Los incendios destruyen ecosistemas completos cuya recuperación puede demandar décadas, especialmente en contextos donde el cambio climático incrementa la frecuencia y la intensidad de estos fenómenos.
Precisamente, un informe de France 24 señaló que los incendios registrados tanto en España como en Francia durante las últimas semanas evidencian la creciente dificultad para controlar fuegos de comportamiento extremo, favorecidos por olas de calor cada vez más prolongadas y condiciones meteorológicas excepcionales.
Una respuesta solidaria
La emergencia también puso de relieve la capacidad de organización de pequeñas comunidades.
Villamanta, con apenas 3.000 habitantes, debió incorporar de manera repentina a más de doscientas personas desplazadas.
«Somos un pueblo pequeño, pero aquí están siendo atendidos.»
Durante los primeros días incluso fueron recibidos más de cien adultos mayores provenientes de dos residencias geriátricas, cuya reubicación fue coordinada junto a la Comunidad de Madrid mediante un operativo sanitario que involucró decenas de ambulancias.
Posteriormente permanecieron en el polideportivo municipal las familias evacuadas, donde continúan alojadas mientras esperan novedades.
El incendio más grave registrado
Consultado sobre la magnitud del siniestro, Mariano Núñez fue contundente.
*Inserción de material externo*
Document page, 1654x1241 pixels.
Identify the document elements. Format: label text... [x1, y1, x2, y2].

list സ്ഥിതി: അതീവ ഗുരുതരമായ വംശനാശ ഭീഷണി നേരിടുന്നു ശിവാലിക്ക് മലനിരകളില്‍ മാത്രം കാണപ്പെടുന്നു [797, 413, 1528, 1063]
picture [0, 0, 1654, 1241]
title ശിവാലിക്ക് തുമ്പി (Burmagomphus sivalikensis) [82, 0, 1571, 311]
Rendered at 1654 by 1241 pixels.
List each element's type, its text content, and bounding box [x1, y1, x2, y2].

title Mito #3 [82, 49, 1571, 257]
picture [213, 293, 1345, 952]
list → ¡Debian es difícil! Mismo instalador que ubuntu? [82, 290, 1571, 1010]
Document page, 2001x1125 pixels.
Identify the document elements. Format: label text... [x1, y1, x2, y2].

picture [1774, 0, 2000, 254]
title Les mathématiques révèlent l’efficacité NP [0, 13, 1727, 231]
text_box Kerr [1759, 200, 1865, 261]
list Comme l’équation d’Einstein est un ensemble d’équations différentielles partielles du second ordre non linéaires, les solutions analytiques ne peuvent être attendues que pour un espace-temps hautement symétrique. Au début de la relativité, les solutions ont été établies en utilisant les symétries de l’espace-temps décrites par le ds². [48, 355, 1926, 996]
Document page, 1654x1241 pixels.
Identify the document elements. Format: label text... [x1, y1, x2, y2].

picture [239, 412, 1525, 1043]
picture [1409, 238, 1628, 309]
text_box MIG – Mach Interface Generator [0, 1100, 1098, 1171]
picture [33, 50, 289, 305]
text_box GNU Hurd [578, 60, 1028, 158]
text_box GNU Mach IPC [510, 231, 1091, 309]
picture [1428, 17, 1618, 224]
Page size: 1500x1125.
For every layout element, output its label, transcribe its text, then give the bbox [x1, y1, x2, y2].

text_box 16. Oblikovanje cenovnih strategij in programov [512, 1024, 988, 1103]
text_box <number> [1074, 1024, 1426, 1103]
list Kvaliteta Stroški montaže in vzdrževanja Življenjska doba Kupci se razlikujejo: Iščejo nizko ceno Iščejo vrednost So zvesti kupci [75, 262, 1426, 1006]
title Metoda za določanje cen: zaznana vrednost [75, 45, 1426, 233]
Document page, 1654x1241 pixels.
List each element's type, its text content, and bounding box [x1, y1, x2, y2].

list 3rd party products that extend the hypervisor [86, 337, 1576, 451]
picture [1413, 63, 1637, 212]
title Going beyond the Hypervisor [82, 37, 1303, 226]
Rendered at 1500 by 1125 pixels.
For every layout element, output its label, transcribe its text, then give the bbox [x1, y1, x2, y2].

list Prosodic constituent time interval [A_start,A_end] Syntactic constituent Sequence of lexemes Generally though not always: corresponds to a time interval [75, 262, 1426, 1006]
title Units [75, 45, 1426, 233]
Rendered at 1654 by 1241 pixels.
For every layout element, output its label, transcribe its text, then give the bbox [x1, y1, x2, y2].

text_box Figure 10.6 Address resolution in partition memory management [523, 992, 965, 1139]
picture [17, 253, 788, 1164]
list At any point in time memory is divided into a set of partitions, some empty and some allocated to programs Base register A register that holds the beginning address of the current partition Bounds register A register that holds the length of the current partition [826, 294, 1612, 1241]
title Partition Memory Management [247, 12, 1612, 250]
«Un incendio tan voraz nunca.»
Las propias autoridades españolas señalaron que se trata de uno de los incendios forestales más importantes registrados en los últimos años, tanto por la superficie afectada como por la complejidad del operativo desplegado para contener las llamas.
La emergencia obligó a movilizar centenares de bomberos, brigadistas, efectivos militares y medios aéreos en distintas comunidades autónomas.
Cuando el cambio climático deja de ser una abstracción
Los incendios registrados este verano europeo vuelven a instalar un debate que trasciende la coyuntura.
Cada temporada aparecen fenómenos más intensos, más rápidos y más difíciles de controlar. Las olas de calor, la prolongada sequía y la acumulación de combustible vegetal convierten cualquier foco en una amenaza potencial para pueblos enteros.
Como reflejó France 24, muchas familias apenas tuvieron tiempo de escapar antes de que las llamas alcanzaran sus barrios. En algunos casos huyeron sin documentos, sin ropa y sin ninguna pertenencia, priorizando únicamente salvar sus vidas.
Mientras tanto, localidades como Villamanta muestran otra cara de la tragedia: la solidaridad entre comunidades que, aun sin haber sufrido directamente el fuego, decidieron abrir sus puertas para contener a quienes lo perdieron todo temporalmente.
El desafío comenzará cuando las llamas se extingan definitivamente. Entonces llegará el momento de reconstruir viviendas, recuperar economías locales basadas en el turismo y restaurar ecosistemas cuya regeneración demandará muchos años. Porque detrás de cada incendio no sólo desaparecen bosques: también se transforman profundamente las comunidades que los habitan.